Within her family, we know that Jane was never other than a sympathetic and feeling daughter, sister, aunt and cousin, and as unmarried women, it was taken for granted that both Jane and Cassandra would answer any call for help to nurse sick members of the family. Jane’s grief at the death of her sister-in-law Elizabeth, wife of her brother Edward, was undoubtedly very real, as was her sadness and sympathy for Cassandra on the death of her fiancée, Tom Fowle, in the West Indies, where he was doing duty as a chaplain. We should also remember that death – particularly the death of those still young – was far more common than in our own day, largely due to lack of medical knowledge and skill. The fact that early death was more commonplace in the 19th century meant that the death of loved ones was by no means an uncommon experience for most people, making them arguably far more resilient to its occurrence. Jane’s attitude towards her own last illness, which appears to have begun in about 1816 and would end fatally in 1817, are documented in her letters to her niece Fanny Knight, to a family governess, Anne Sharpe, and her brother Edward Austen, amongst others. There is still some debate about the cause of her death: Addison’s disease, a problem with the adrenal glands, lymphoma and stomach cancer have all been suggested.

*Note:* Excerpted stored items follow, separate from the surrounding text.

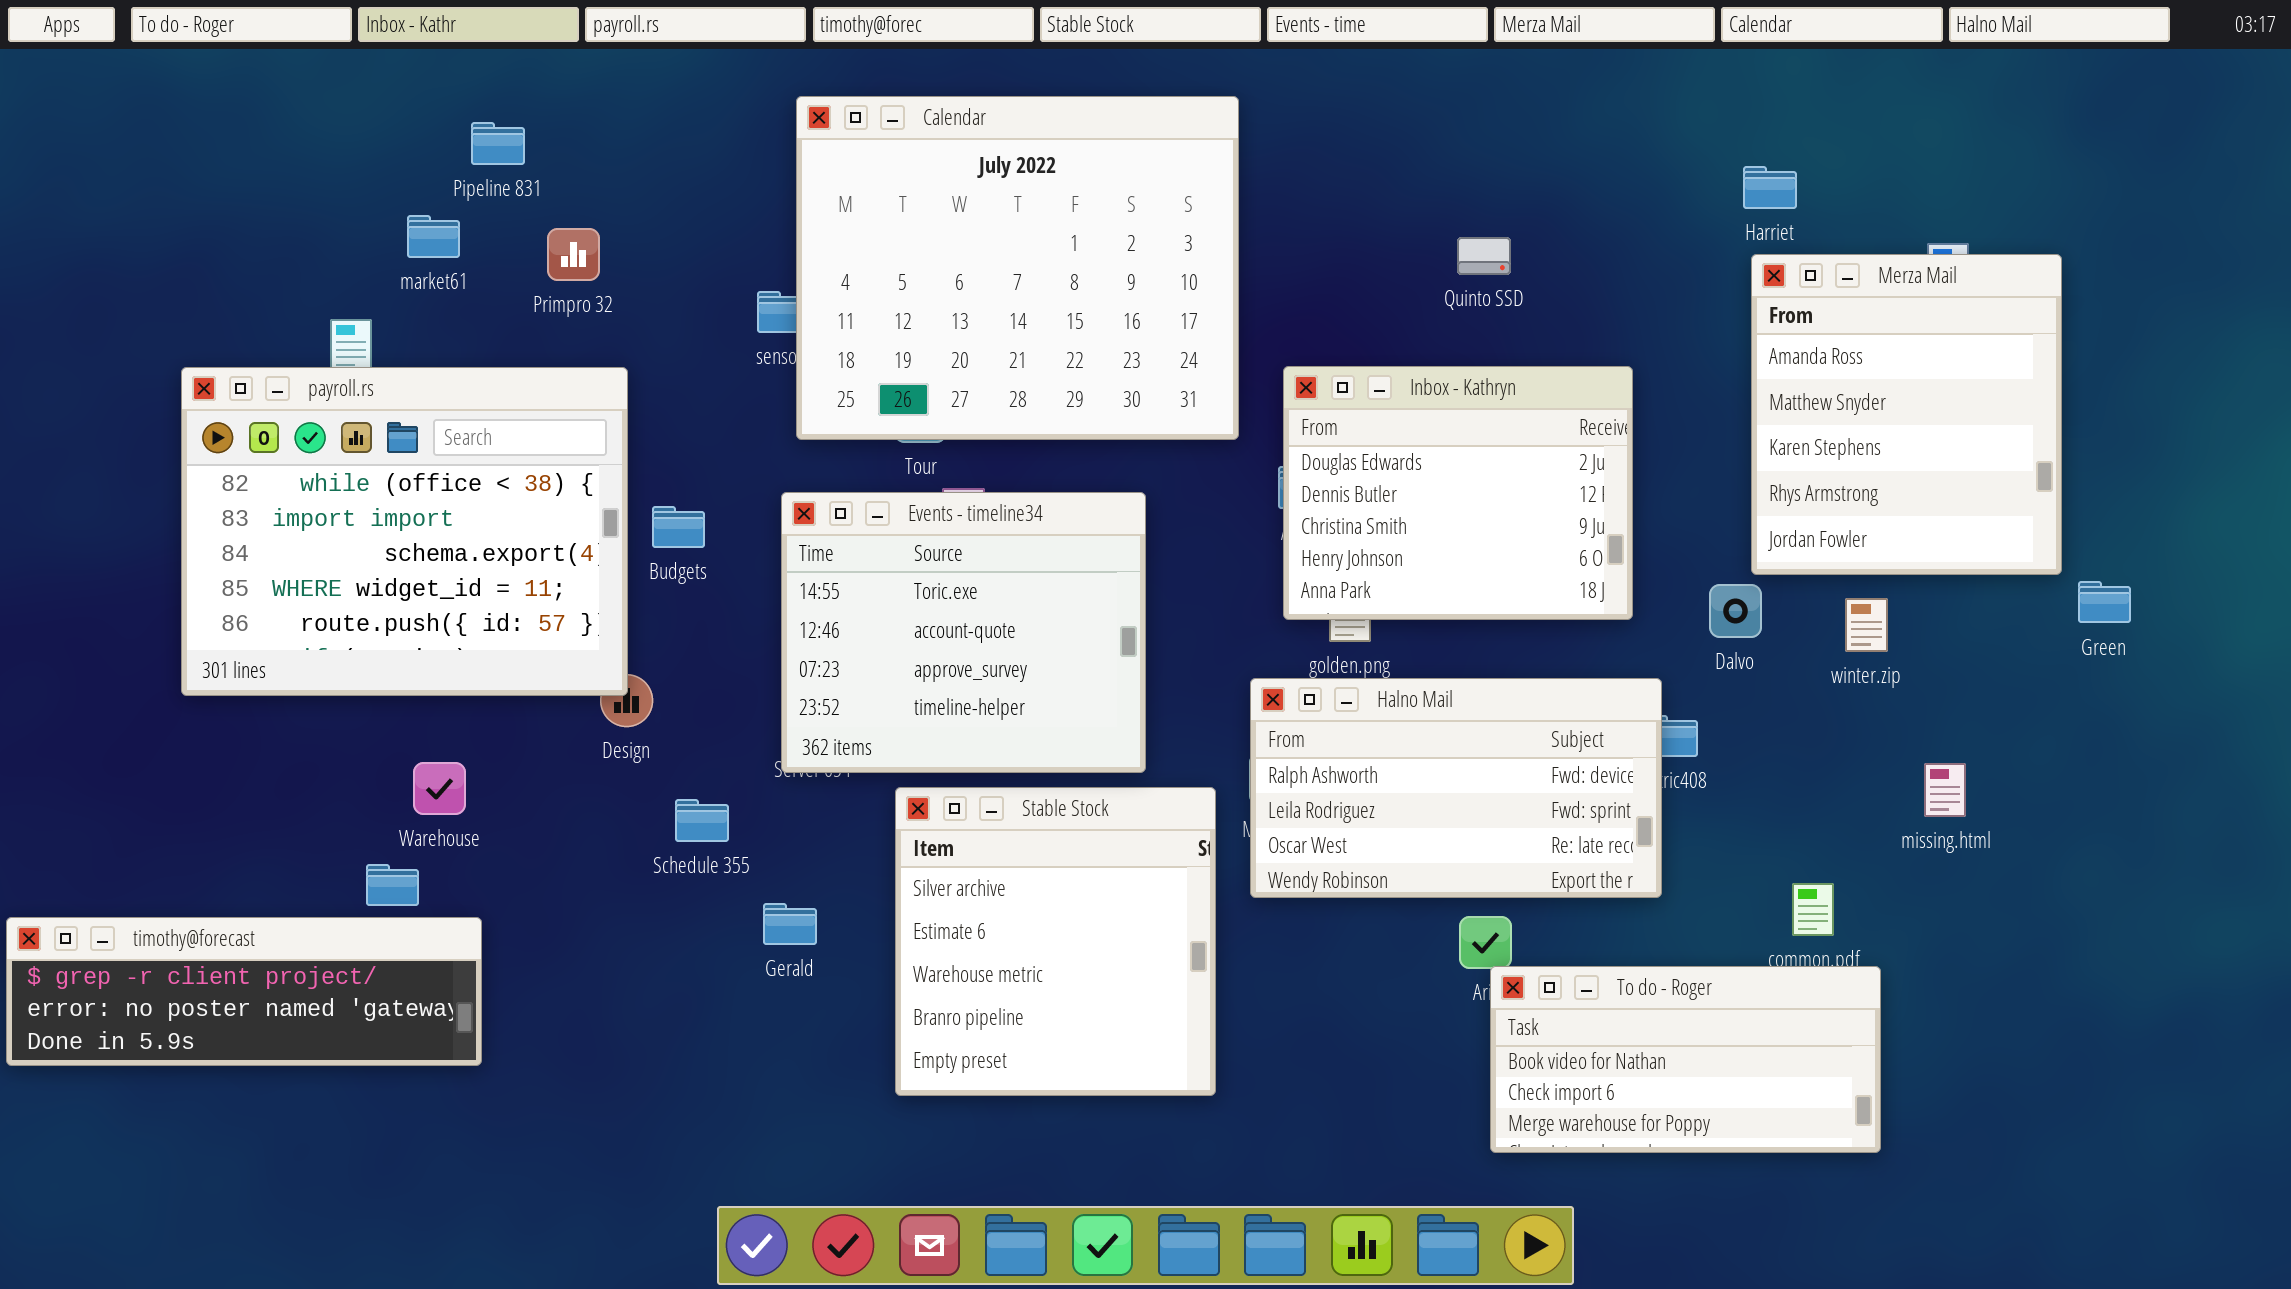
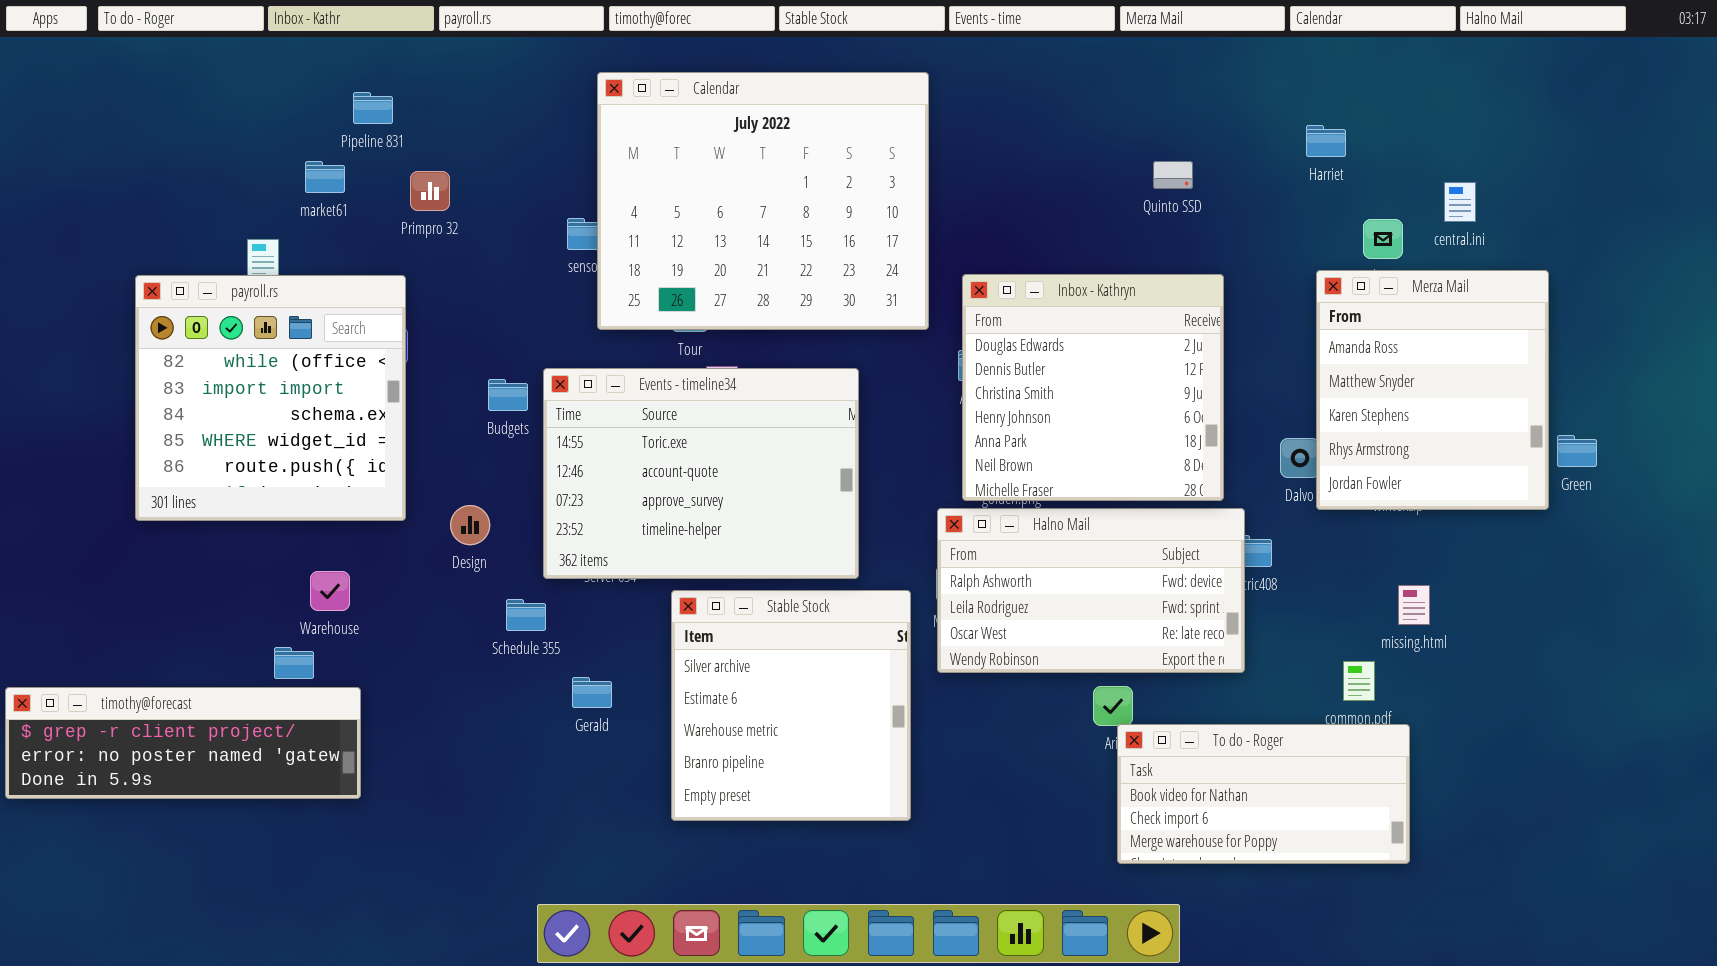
Quinto SSD: [1457,237,1511,275] -> [1153,161,1193,189], moved
Merza Mail: [1751,254,2062,575] -> [1316,270,1549,510], moved
Inbox - Kathryn: [1283,366,1633,620] -> [962,274,1224,501], resized
payroll.rs: [181,367,628,696] -> [135,275,406,521], resized
Events - timeline34: [781,492,1146,773] -> [543,368,859,579], resized
missing.html: [1924,763,1966,817] -> [1398,585,1430,625], moved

Whatever the cause may have been, documented evidence shows the courage and humour with which she faced her own ill-health and mortality, and her gratitude for the care she has received from family members is also a marked feature. In a letter written to Edward two months before her death, she concludes: “If ever you are ill, may you be as tenderly nursed as I have been. May the same blessed alleviations of anxious, sympathising friends be yours, and may you possess – as I dare say you will – the greatest blessing of all, in the consciousness of not being unworthy of their love. I could not feel this”.
Like Jane Austen herself, I was eventually forced to travel away from home in search of a cure for what ailed me – but in my case, it was not to Winchester, it was only 5 miles away to my local hospital, from where I shortly returned home in much better health, recovering fully once I was back at home. My story had a happy ending, and in this I was much more fortunate than Jane, dead at what is, by modern standards, the tragically early age of 41, her potential to provide us with many more of her wonderful works unrealised.
Margaret Mills is a lecturer in history and English literature, working mainly in the adult education sector. She also gives talks to a variety of different organisations, as well as broadcasting history notes and book reviews on a local community radio station.